» **Exercise requirements**: Extract each line from the records below that contains the word "Estate", and copy those lines.

[Records taken from a data source]
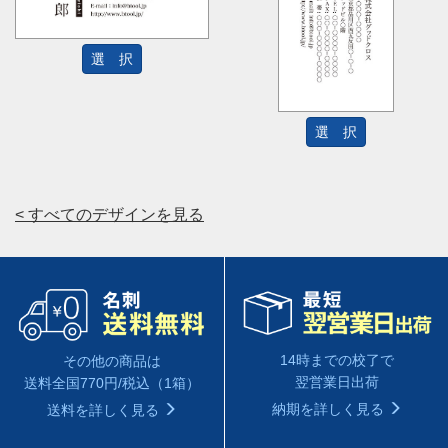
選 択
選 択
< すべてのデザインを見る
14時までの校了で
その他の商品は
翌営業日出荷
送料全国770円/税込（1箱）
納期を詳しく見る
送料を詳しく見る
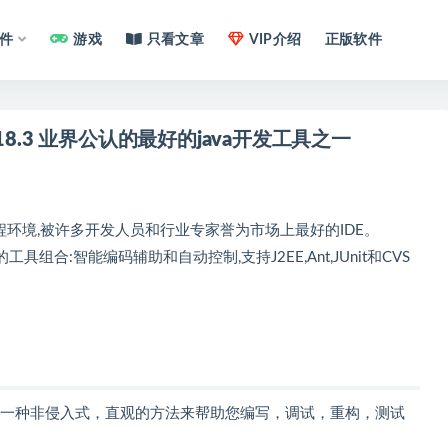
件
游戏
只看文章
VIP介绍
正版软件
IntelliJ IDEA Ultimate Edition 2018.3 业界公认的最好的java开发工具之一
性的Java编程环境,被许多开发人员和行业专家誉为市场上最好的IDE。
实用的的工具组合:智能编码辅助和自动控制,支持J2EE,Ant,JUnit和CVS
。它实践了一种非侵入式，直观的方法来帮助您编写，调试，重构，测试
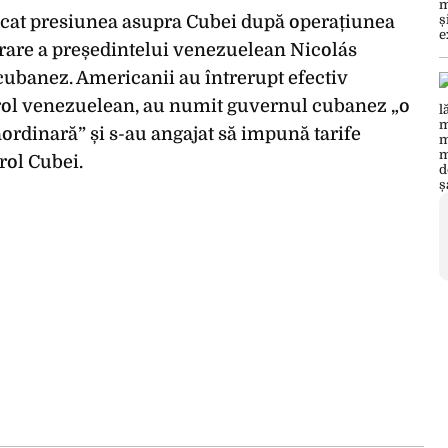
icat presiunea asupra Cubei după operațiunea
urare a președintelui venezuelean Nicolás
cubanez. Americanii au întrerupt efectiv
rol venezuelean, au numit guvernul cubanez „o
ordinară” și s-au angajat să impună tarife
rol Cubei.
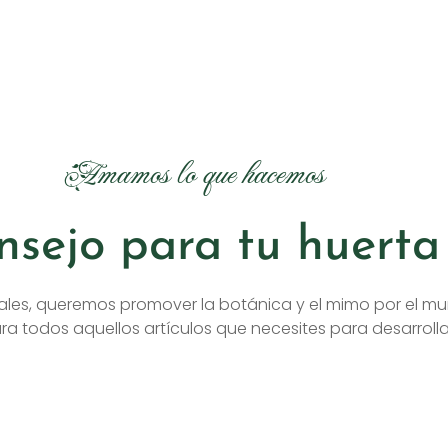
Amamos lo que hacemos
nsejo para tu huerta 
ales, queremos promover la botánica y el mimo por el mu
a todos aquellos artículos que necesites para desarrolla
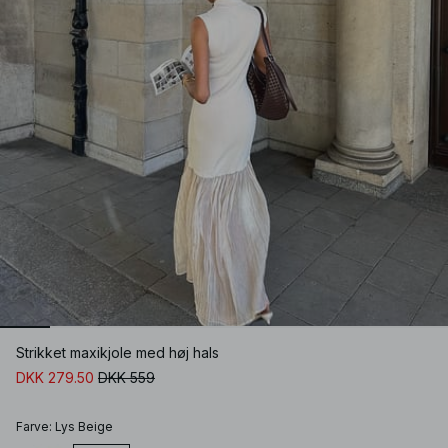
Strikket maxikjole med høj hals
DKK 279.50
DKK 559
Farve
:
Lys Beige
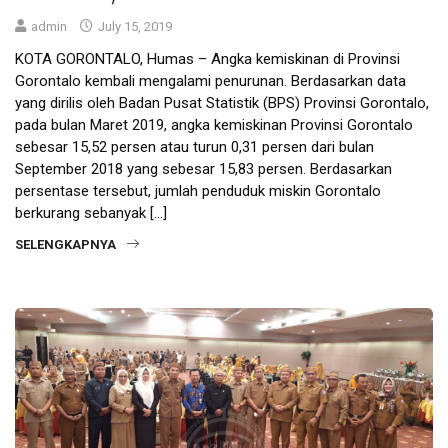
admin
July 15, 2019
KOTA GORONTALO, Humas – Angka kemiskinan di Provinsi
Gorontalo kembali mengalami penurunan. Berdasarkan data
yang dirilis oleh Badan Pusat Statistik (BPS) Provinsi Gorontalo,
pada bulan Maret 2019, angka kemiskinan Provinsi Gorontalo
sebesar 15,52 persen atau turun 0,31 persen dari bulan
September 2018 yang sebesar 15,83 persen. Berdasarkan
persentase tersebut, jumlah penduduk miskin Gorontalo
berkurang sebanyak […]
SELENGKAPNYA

---

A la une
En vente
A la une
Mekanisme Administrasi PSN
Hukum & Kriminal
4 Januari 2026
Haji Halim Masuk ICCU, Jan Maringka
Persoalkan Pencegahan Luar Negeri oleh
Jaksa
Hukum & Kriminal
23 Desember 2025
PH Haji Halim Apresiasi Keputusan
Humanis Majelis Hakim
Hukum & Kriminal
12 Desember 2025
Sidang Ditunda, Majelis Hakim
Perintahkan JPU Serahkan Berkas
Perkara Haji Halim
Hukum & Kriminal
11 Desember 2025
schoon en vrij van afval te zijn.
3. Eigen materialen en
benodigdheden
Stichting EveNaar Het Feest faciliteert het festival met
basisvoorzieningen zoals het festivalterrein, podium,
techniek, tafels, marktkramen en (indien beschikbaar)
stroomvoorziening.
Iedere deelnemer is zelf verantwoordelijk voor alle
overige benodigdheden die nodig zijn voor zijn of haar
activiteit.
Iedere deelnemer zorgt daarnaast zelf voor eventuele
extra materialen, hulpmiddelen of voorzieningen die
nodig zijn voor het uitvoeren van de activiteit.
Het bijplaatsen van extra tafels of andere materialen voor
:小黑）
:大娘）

---

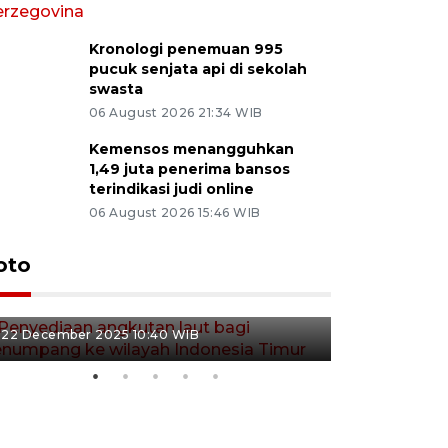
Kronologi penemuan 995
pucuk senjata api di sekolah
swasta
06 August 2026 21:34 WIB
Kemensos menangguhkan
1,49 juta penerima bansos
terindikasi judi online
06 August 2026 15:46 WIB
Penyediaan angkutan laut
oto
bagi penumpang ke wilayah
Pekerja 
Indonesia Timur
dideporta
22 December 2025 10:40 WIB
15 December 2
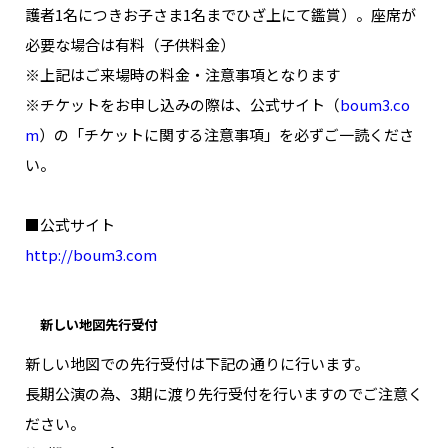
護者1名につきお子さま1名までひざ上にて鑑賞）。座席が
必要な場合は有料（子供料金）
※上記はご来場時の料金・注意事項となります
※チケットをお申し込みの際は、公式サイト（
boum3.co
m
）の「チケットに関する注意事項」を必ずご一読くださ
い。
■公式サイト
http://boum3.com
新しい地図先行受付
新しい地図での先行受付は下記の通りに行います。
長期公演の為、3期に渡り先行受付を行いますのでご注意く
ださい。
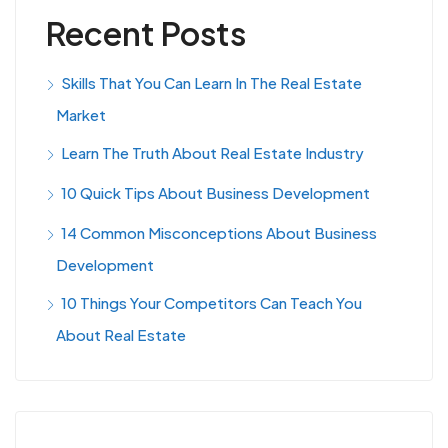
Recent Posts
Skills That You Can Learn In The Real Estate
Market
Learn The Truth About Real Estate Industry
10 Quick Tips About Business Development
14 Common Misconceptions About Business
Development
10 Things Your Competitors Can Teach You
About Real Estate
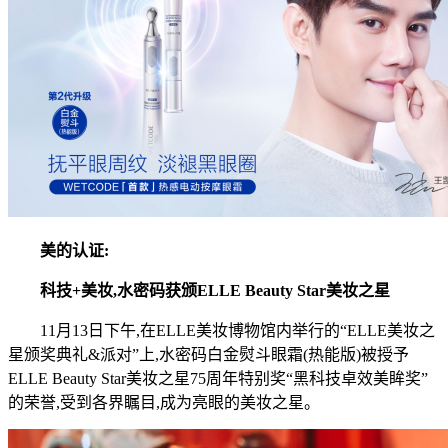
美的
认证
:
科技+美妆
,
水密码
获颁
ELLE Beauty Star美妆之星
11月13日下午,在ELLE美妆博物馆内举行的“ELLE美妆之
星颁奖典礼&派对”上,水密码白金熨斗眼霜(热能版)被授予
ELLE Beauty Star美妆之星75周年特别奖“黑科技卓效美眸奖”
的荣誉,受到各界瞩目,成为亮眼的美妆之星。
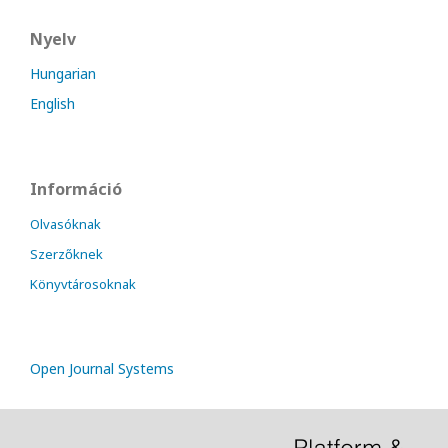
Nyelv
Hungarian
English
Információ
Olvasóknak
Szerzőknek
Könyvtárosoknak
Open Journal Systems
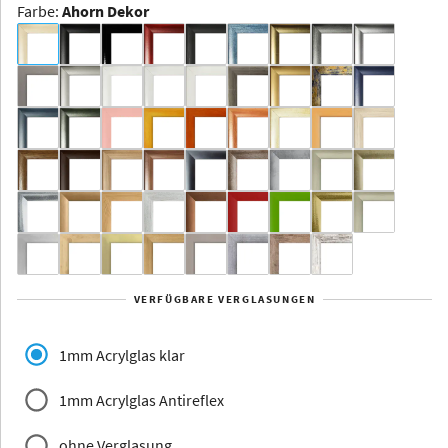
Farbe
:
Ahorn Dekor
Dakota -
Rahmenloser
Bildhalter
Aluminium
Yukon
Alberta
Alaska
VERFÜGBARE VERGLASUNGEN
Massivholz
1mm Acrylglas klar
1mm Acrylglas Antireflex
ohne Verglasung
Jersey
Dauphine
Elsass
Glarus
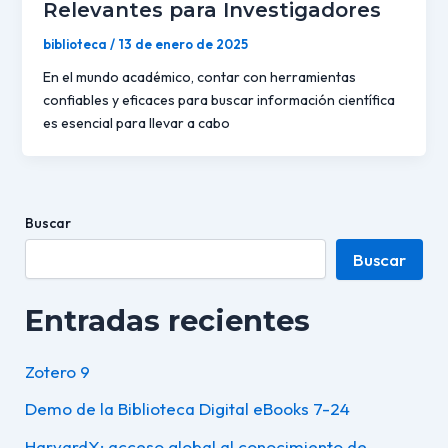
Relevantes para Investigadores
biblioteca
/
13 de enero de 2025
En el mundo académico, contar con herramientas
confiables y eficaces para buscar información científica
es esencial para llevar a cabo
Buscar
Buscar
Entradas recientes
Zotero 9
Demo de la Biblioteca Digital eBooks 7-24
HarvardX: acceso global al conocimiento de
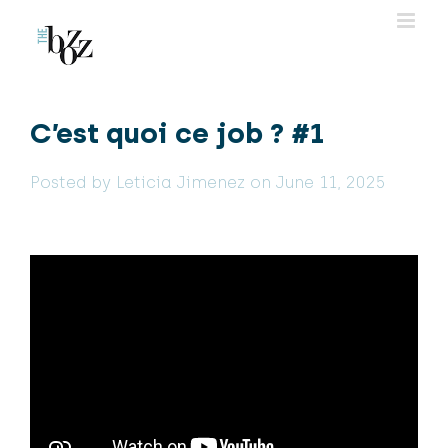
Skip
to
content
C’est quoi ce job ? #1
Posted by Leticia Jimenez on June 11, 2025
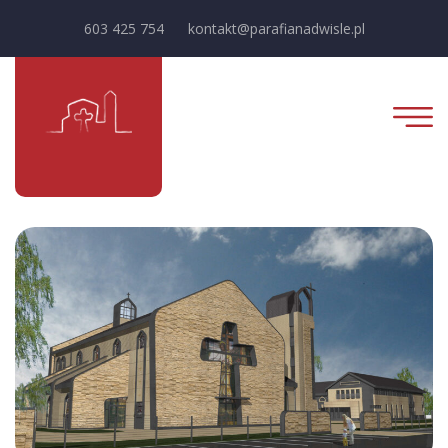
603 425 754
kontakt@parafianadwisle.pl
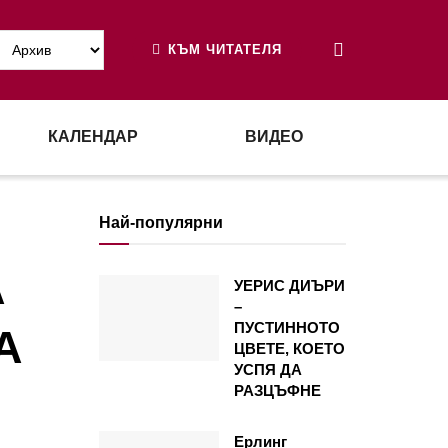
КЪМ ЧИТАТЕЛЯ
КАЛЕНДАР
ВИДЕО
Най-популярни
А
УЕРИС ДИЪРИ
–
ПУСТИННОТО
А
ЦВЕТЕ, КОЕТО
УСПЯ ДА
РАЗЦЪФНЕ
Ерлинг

» **Exercise result**:
Skills That You Can Learn In The Real Estate
Learn The Truth About Real Estate Industry
About Real Estate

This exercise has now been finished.